After death of Ramakrishna, the "Baranagar Math" was started with Gopal as the first inmate. He was soon joined by Narendra Nath Dutta (later Vivekananda), Rakhal (later Brahmananda), Kali (later Abhedananda), Latu (later Adbhutananda) and other direct disciples of Ramakrishna.

===Monastic life===
In 1887 Gopal along with other disciples took up the monastic life and came to be known as Advaitananda (Advaita - Non-dualism, ananda - bliss). After staying for a few years in Baranagar Math, Advaitananda travelled to Benaras where he stayed for around 5 years. Here he stayed in a small room, where he rose at 4 AM every day and bathed in the Ganga river, after which he did his spiritual practices for the day. He lived on madhukari i.e. begging small quantities of cooked food from various places, as per the injunctions of the scriptures. He spent time mostly in contemplation.

When Vivekananda returned to India after his visit to the west, Advaitananda returned to Alambazar, where the Ramakrishna Math had moved to. Afterwards, when the new monastery in Belur Math was established, he used to stay mostly there and looked after gardening and other managerial affairs. Even in his old age he was self-sufficient.
After his return to the monastery, Advaitananda's special duty was to look to the levelling of the newly purchased land at Belur and the repair of the old structures there.

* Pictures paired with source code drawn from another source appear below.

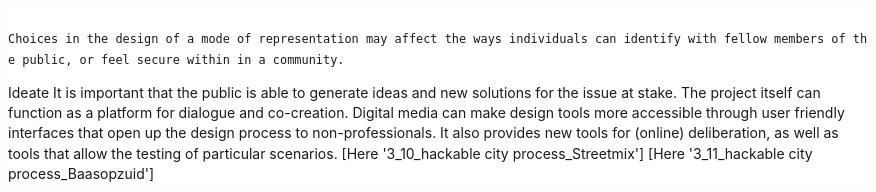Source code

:                                                                                                                                                                                                                                                                                                                                                                                                                                                                                                                                                                                                                                                                                                                                                                                                                                                                                                                                                                                                                                                                                                                                                                                                                                                                                                                                                                                                                                                                                                                                                                                                 
                                                                                                                                                                                                                                                                                                                                                            Choices in the design of a mode of representation may affect the ways individuals can identify with fellow members of the public, or feel secure within in a community.                                                                                                                                                                                                                                                                                                                                                                                                                                                                                                                                                                                                                                                                                                                                                                                                                                                                                                                                                                                                                                                              

  Ideate                It is important that the public is able to generate ideas and new solutions for the issue at stake. The project itself can function as a platform for dialogue and co-creation.                                                                                                                                                     Digital media can make design tools more accessible through user friendly interfaces that open up the design process to non-professionals. It also provides new tools for (online) deliberation, as well as tools that allow the testing of particular scenarios.                                                                                                                                                                                                                                                                                                                                                                                              \[Here '3\_10\_hackable city process\_Streetmix'\]                                                                                                                                                                                                                                                                                                                                                                                                                                                                                                                    \[Here '3\_11\_hackable city process\_Baasopzuid'\]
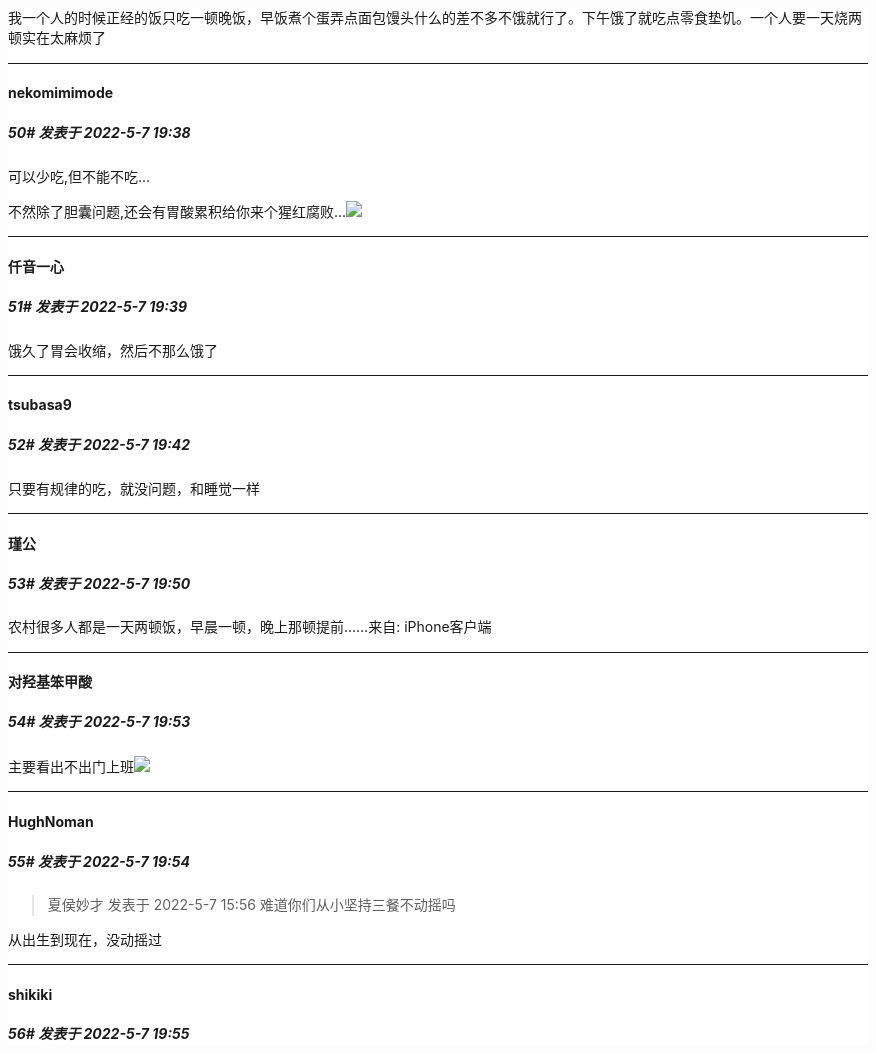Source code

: 我一个人的时候正经的饭只吃一顿晚饭，早饭煮个蛋弄点面包馒头什么的差不多不饿就行了。下午饿了就吃点零食垫饥。一个人要一天烧两顿实在太麻烦了

*****

####  nekomimimode  
##### 50#       发表于 2022-5-7 19:38

可以少吃,但不能不吃...

不然除了胆囊问题,还会有胃酸累积给你来个猩红腐败...<img src="https://static.saraba1st.com/image/smiley/face2017/067.png" referrerpolicy="no-referrer">

*****

####  仟音一心  
##### 51#       发表于 2022-5-7 19:39

饿久了胃会收缩，然后不那么饿了

*****

####  tsubasa9  
##### 52#       发表于 2022-5-7 19:42

只要有规律的吃，就没问题，和睡觉一样

*****

####  瑾公  
##### 53#       发表于 2022-5-7 19:50

农村很多人都是一天两顿饭，早晨一顿，晚上那顿提前……来自: iPhone客户端

*****

####  对羟基笨甲酸  
##### 54#       发表于 2022-5-7 19:53

主要看出不出门上班<img src="https://static.saraba1st.com/image/smiley/face2017/067.png" referrerpolicy="no-referrer">

*****

####  HughNoman  
##### 55#       发表于 2022-5-7 19:54

<blockquote>夏侯妙才 发表于 2022-5-7 15:56
难道你们从小坚持三餐不动摇吗</blockquote>
从出生到现在，没动摇过

*****

####  shikiki  
##### 56#       发表于 2022-5-7 19:55
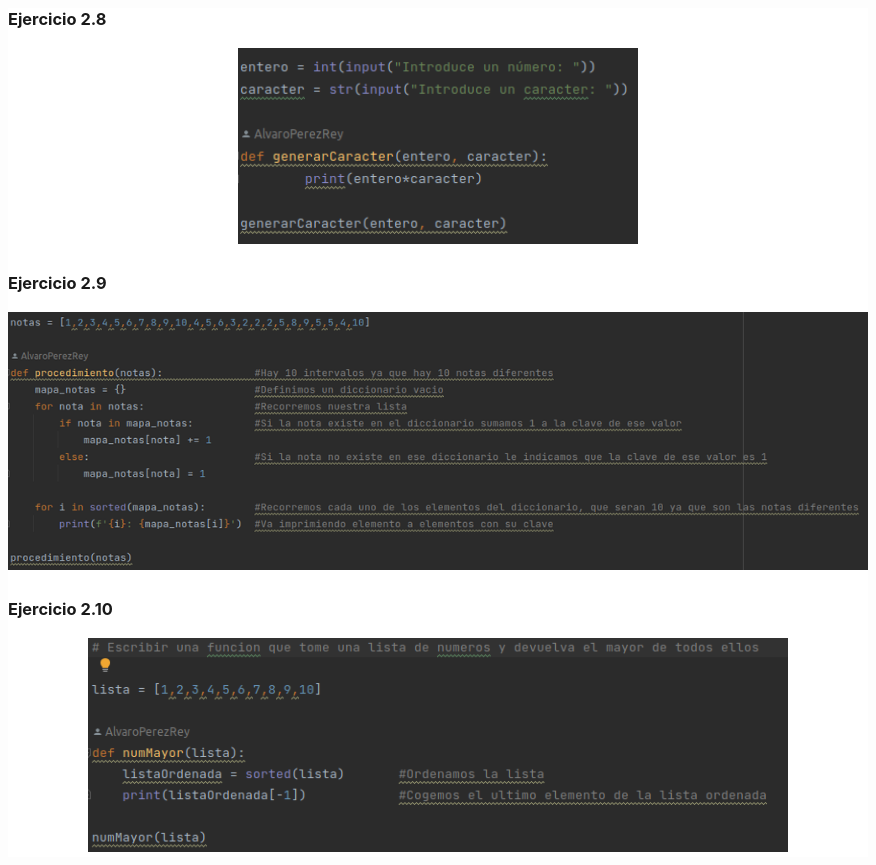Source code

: ### Ejercicio 2.8

<p style="text-align:center">
<img src="img/ejercicio_2.8.png" width="400px">
</p>

### Ejercicio 2.9

<p style="text-align:center">
<img src="img/ejercicio_2.9.png" width="900px">
</p>

### Ejercicio 2.10

<p style="text-align:center">
<img src="img/ejercicio_2.10.png" width="700px">
</p>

The land had been in use for repair of steamers etc. and was hence full of pits and canals. All this meant strenuous work. When the monastery became fully established there, he took up the duty of looking after the comforts of the monks and producing food. He sometimes expressed disappointment that he fell so short of the ideal.
He was very old and did not take up any public activity; his monastic life was quite simple. However, he lived austerely and practiced meditation till his last days.
He travelled extensively and visited at one time or other sacred places including Kedarnath, Badrinarayan, and Hardwar in the north, Dwaraka in the west, and Rameswaram and other places in the south.
He was in sound health throughout his life, even at an advanced age. He accompanied Sarada Devi in some of her travels. After suffering for some time from stomach trouble, he died on 28 December 1909, at the age of 81.